On Friday night, he watched “Fight Club” for inspiration while eating chocolate and onion rings and chips. Kotsenburg formed five onion rings into the Olympic rings and tweeted that out.

He was determined to march in the Opening Ceremonies, but decided against it when someone told him he’d never get back before 1 a.m. So he watched in dismay as U.S. athletes left for the show in their spiffy Ralph Lauren outfits.

“I had the best sleep I’ve had since I got here,” he said. “I definitely made the right choice, but it was definitely a bummer not walking with everyone.”

Kotsenburg didn’t ascend to the stadium floor with the U.S. delegation on Friday, but by Saturday afternoon he was America’s rising star, the first gold medalist of the Sochi Games and the first U.S. winter athlete to be the first gold medalist of an Olympics in 62 years.

The first Olympic slopestyle event lost a lot of its star power when Shaun White dropped out to concentrate on halfpipe. Who knew that a laid-back guy who hates working out, looks like “Spicoli” and puts selfie photos of himself on social media would become the next big thing in extreme sports?

“Honestly it feels like a dream,” Kotsenburg said, “just wining the gold on the first day, the first time slopestyle ever being in the Olympics. It’s the craziest day ever. I thought about it a little bit, but I didn’t really think it would happen. It’s too much to take in all at once.
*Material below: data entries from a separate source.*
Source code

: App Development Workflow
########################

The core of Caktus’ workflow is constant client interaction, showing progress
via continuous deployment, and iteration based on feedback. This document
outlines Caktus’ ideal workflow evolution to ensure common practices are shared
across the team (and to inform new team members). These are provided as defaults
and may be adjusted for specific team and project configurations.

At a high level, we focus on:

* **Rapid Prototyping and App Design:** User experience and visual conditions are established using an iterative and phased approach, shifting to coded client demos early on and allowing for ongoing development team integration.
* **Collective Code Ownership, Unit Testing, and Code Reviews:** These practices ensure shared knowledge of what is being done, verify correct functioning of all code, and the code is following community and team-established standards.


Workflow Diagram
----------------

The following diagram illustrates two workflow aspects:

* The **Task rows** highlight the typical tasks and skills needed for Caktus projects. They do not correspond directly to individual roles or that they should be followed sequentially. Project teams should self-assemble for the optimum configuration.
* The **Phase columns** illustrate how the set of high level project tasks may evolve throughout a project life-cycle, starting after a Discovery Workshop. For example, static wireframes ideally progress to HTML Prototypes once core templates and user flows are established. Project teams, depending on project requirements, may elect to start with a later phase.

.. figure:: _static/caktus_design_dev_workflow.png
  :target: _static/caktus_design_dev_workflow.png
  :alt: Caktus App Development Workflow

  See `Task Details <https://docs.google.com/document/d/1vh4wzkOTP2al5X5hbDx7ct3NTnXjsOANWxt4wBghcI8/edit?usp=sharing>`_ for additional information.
“I’m really stoked,” he said. “This is all in one day, too. It feels like already a week ago that it happened.”

He said he wished White could have taken part. White is the face of snowboarding, a superstar who has lifted everyone in the sport with him. But Kotsenburg said it’s nice for the world to know there are other athletes who can do remarkable things on a board.

We love the Olympics for performances like this, when an athlete has the guts to stretch the limits of possibility, to reach for the previously unimaginable, and finds gold.

“You have to think out of the box every once in a while and bring it back to being creative,” Kotsenburg said. “That’s where snowboard started. We’re riding a piece of wood with plastic on it down a hill, hitting rails and jumps. It’s like, the randomest idea ever.”